Chrome & Opera: JavaScript abschalten
Chrome- und Opera-Nutzer können die Schnittstelle nicht abschalten oder einfach so über irgendeine Einstellung blockieren. Hier hilft nur der vollständige Verzicht auf JavaScript im Browser. Das hat dann aber leider auch zur Folge, dass Webseiten mitunter nicht mehr richtig funktionieren und Ausnahmen hinzugefügt werden müssen.
Chrome
- Chrome öffnen
- In die Adresszeile „chrome://settings“ eingeben
- Ganz nach unten Scrollen und auf „Erweiterte Einstellungen anzeigen“ klicken
- Unter dem Punkt Privatsphäre auf Inhaltseinstellungen gehen
- Beim Punkt JavaScript den Eintrag „Keiner Seite erlauben, JavaScript auszuführen“ auswählen
- Eventuelle Websites als Ausnahme hinzufügen, um ihnen die Ausführung von JavaScript zu erlauben oder zu verbieten
Opera
Nur ein weiterer kleiner Zacken in der Tracking-Krone
Die Battery Status API ist nur ein weiteres kleines Häufchen Sand im großen Sandkasten der Tracking-Möglichkeiten. Innerhalb der letzten 20 Jahre hat sich in dem Bereich sehr viel getan. Anfangs konnte man sich noch gut dagegen wehren bzw. es stellte nur eine sehr geringe Gefahr für die eigene Privatsphäre dar. 1996 lag die durchschnittliche Anzahl der Drittanbieter-Anfragen bei den größten Webseiten unter eins, 10 Jahre später bei ca. 1,5 und heute kommen durchschnittlich mindestens vier Tracker zum Einsatz. Und ein Ende ist leider nicht in Sicht, wie eine aktuelle Studie amerikanischer Sicherheitsforscher belegt.
Das Portfolio der Tracker ist groß und sie lassen sich immer wieder neue Tricks einfallen. Mittlerweile reicht es nicht mehr, nur die Cookies und den Browserverlauf zu löschen. Selbst ein VPN schützt nur bedingt bis kaum vor der Identifizierung. Gerade Canvas und Hardware Fingerprinting machen uns das Leben schwer. Bei beiden Methoden wird einem Browser eine eindeutige Kennung verpasst. Canvas Fingerprinting lässt sich aber mit einem Addon, wie CanvasBlocker für Firefox oder CanvasFingerprintBlock für Chrome leicht verhindern. Kann ja jeder selbst mal testen.

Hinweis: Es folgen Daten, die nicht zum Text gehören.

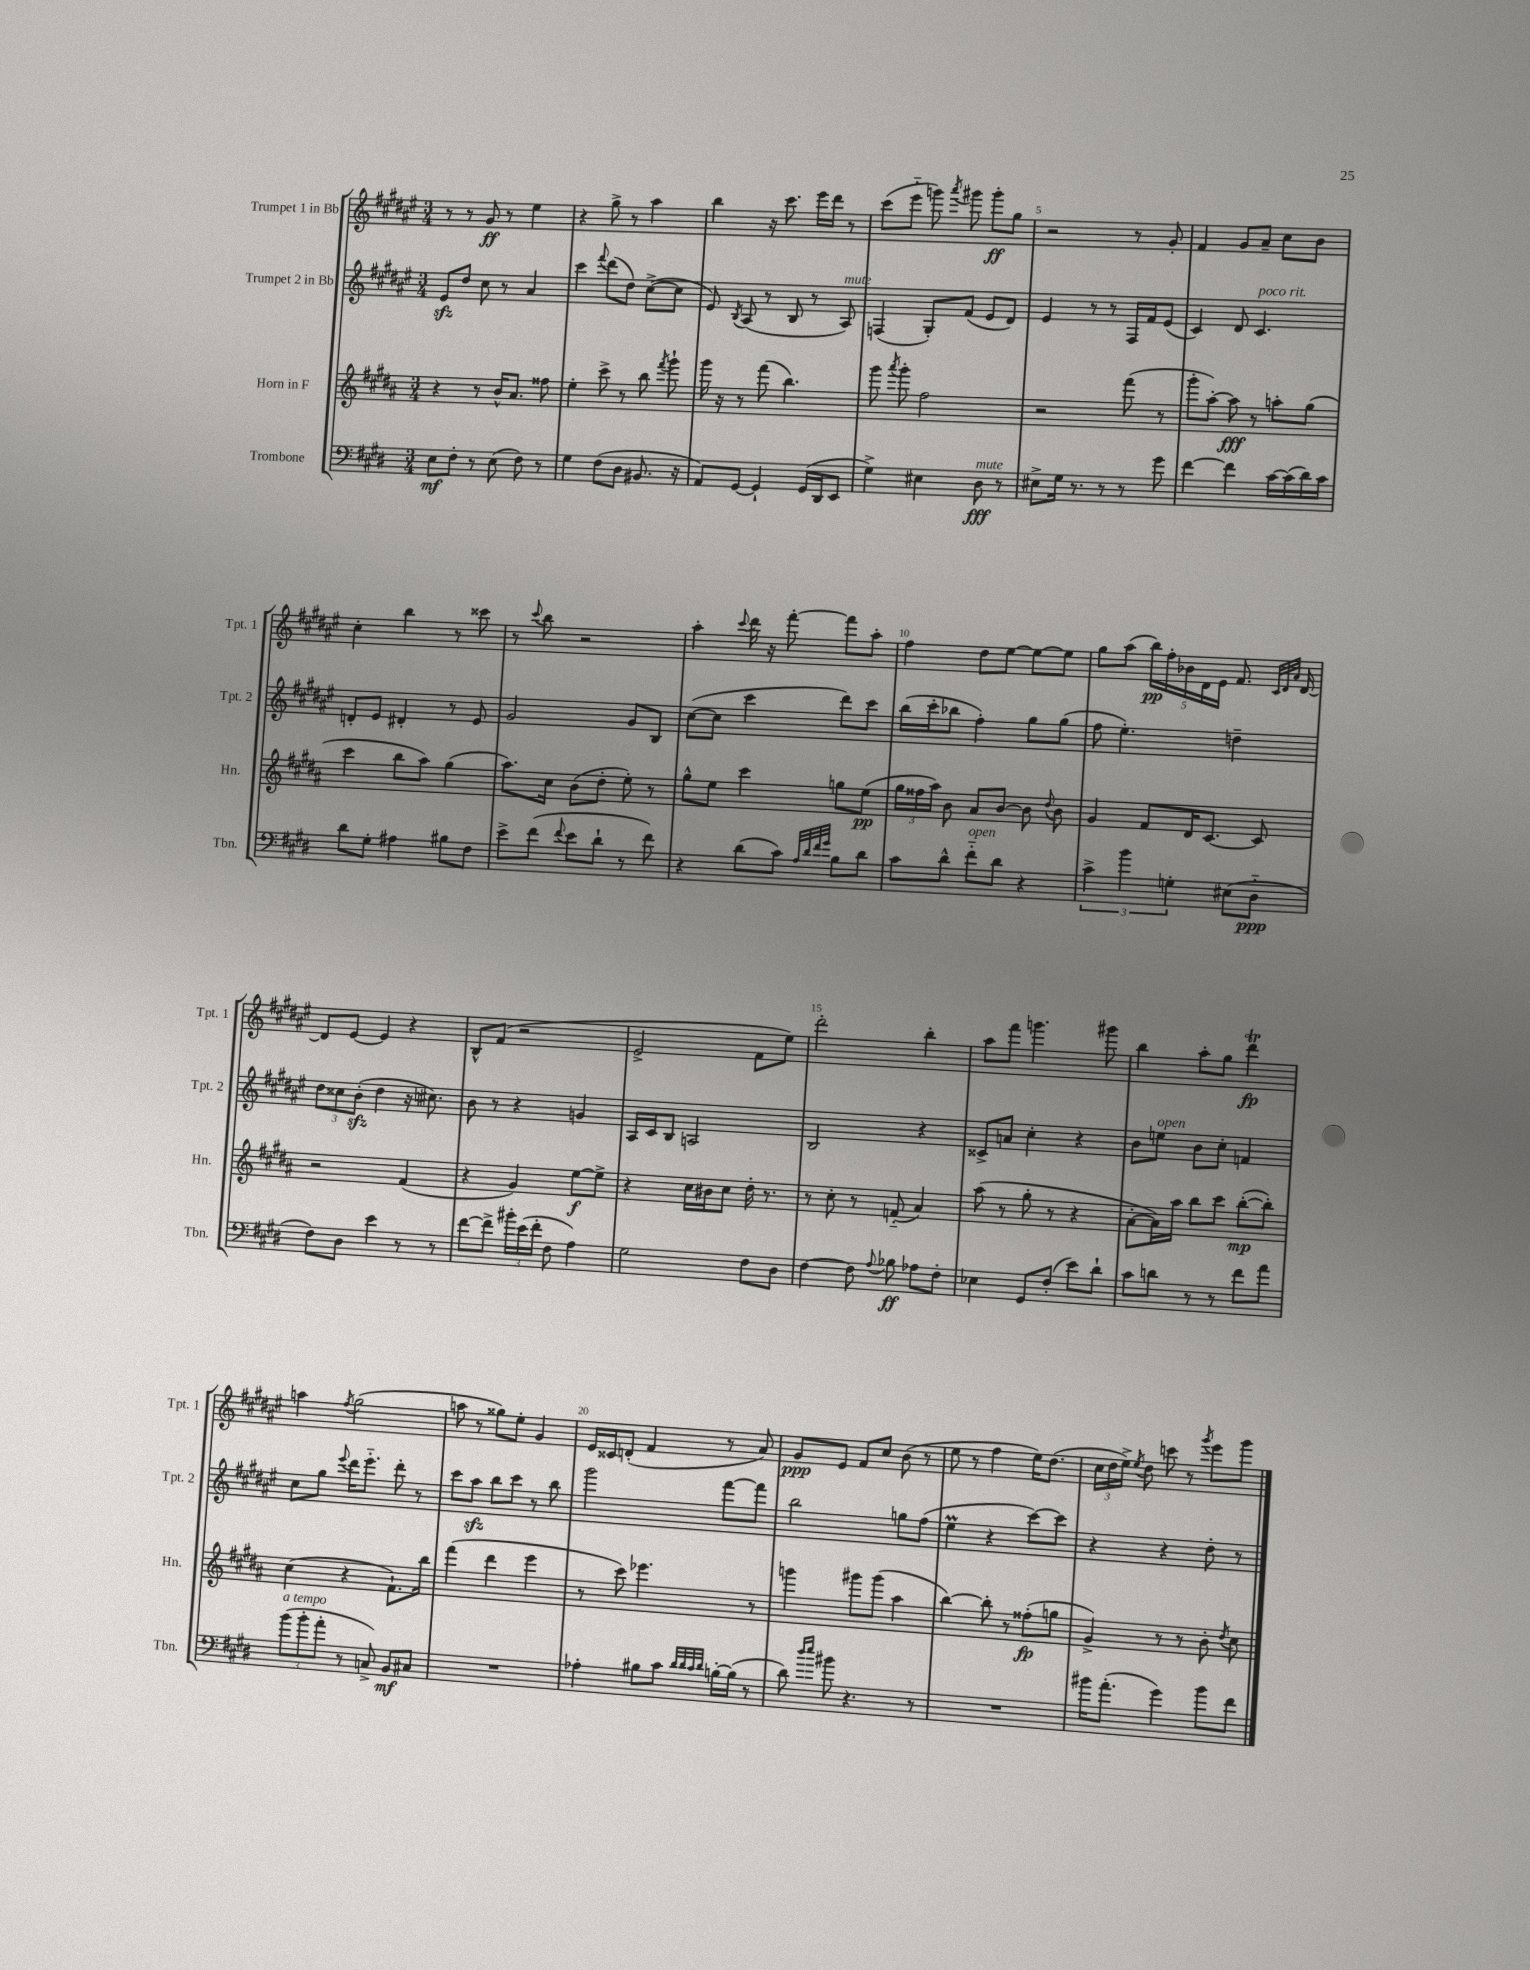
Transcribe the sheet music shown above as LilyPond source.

Beim Hardware-Fingerprinting ist dies mitunter schwieriger. Im Firefox lässt sich zwar sehr vieles deaktivieren, aber eben nicht alles. Die Identifizierung lässt sich somit auf ein Mindestmaß einschränken, jedoch nicht völlig abschalten. Nutzer anderer Browser haben dagegen kaum Optionen das Senden hardwarespezifischer Informationen zu verhindern.
Was bringt die Zukunft?
Jedenfalls nichts Gutes, wenn das zügellose Datensammeln nicht gestoppt wird. Es geht mehr um die Art und Weise, als um den Umstand selbst, dass Daten gesammelt werden. Diese Maßlosigkeit alles angreifen zu wollen, egal ob der Nutzer das will oder nicht, geht für mich entschieden zu weit. Ein Vertrauensverhältnis gibt es schon lange nicht mehr, ist aber auf lange Sicht bitter nötig. Es braucht klare Regeln und Transparenz über die Datenerhebung und -nutzung.
Ansonsten ziehen sich noch mehr User in ihren digitalen Käfig zurück, was auch nicht der Sinn der Sache sein kann. Dadurch wird jeglicher Fortschritt gehemmt oder schlimmer noch verhindert. Uns droht der digitale Stillstand durch digitale Abschottung.